Questo ci dà forza e anche ci colma di gioia. Ancora c’ è cammino da fare
insieme...! Abbiamo la fiducia, anzi la certezza, che troveremo vie giuste per
servire le famiglie nel loro vivere insieme e camminare verso Dio. Questa
certezza ci viene dalla presenza di Gesù Cristo e dello Spirito in mezzo a noi.
Carissimi fratelli e sorelle,
Eminenze ed Eccellenze, torniamo ora nelle nostre Chiese particolari con la
gioia di aver vissuto questa esperienza sinodale con tanti frutti spirituali e
pastorali.
Il Signore Gesù che ha voluto
vivere su questa terra la meravigliosa avventura di essere, anche Lui, membro
di una famiglia, ci illumini e ci benedica nel nostro camminare insieme!” (
Papa Francesco, Conclusione della III
Assemblea generale straordinaria del Sinodo dei Vescovi, 18/10/2014).

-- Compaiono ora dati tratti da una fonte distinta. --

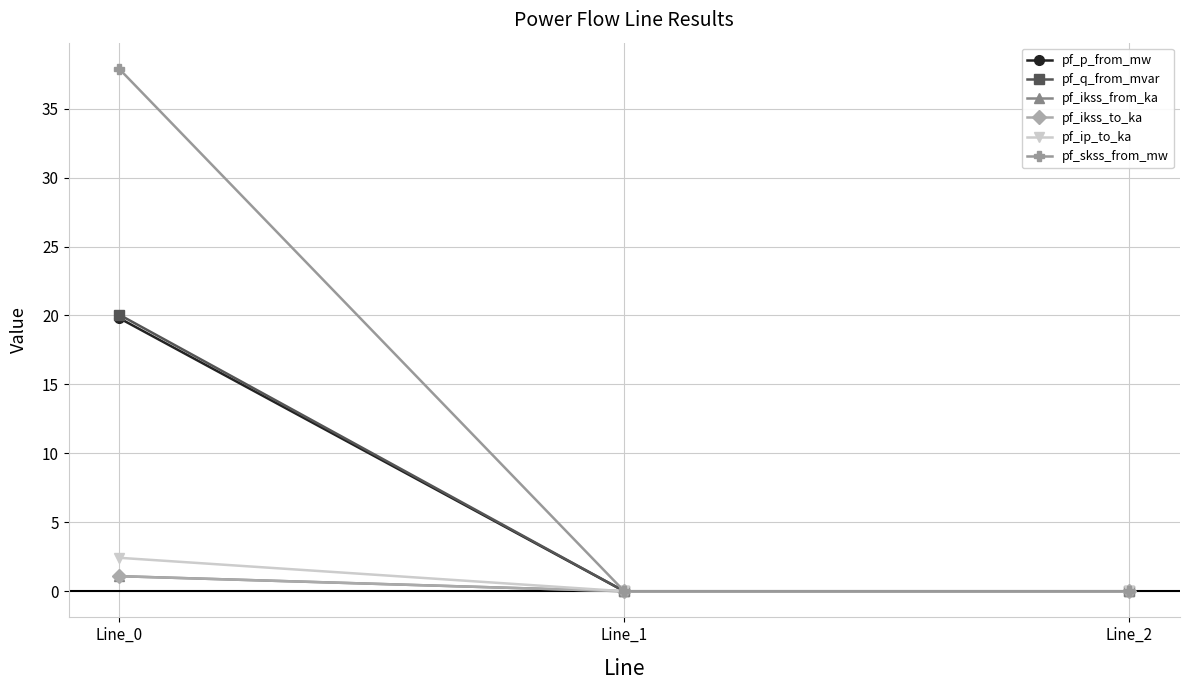

Is this an area chart (filled region under the line)?

No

La comunicazione vera che Cristo è venuto e in continuità viene a portare nel mondo di fronte a nuove possibilità e inediti problemi avviene per la stessa fedeltà alla vita della comunità ecclesiale. Tradizionalmente questo modo si indica con l’espressione: magistero ordinario.
Il cristiano arriva alle
verità divine proposte dalla Chiesa per una via ordinaria, che è l’appartenenza
alla vita stessa della comunità con il suo Catechismo. La condizione è che essa
sia veramente ecclesiale, cioè unita al
vescovo unito al 266 vescovi di Roma, oggi Papa Francesco. Ecco la sorgente
normale d’una conoscenza ultima sicura. Vari sono gli strumenti essenziali per
riconoscere la coscienza della comunità in cammino. Possono essere le
encicliche, ultima la Lumen fidei, le
esortazioni pastorali, ultima l’Evangelii
gaudium, i discorsi del Papa, il Catechismo e il suo Compendio, i documenti
e le lettere del vescovo alla sua diocesi, in quanto sempre unito alla pastorale del Pontefice, o i documenti
di una comunità in quanto implicitamente approvati dal vescovo a costituire i segni
di tale vita. E’ immanendo in comunità ecclesiali concrete che le verità di
fede, quasi per una osmosi continua, penetrano, giorno per giorno attraverso la
membrana della nostra consapevolezza e del nostro amore. Solo così si arriva a
quella certezza e chiarezza di verità e di amore, di cui ogni uomo ha bisogno per
affrontare la vita.
Se il magistero ordinario è
la garanzia del declinarsi di ogni concreta comunità ecclesiale in quanto vive,
lo strumento più grande della comunicazione del vero nella vita della Chiesa –
ricordava Giussani – è la sua stessa continuità. Si chiama
Tradizione. La tradizione è la coscienza della comunità che vive e affronta ora
i problemi, ricca della memoria di tutta la sua vicenda storica.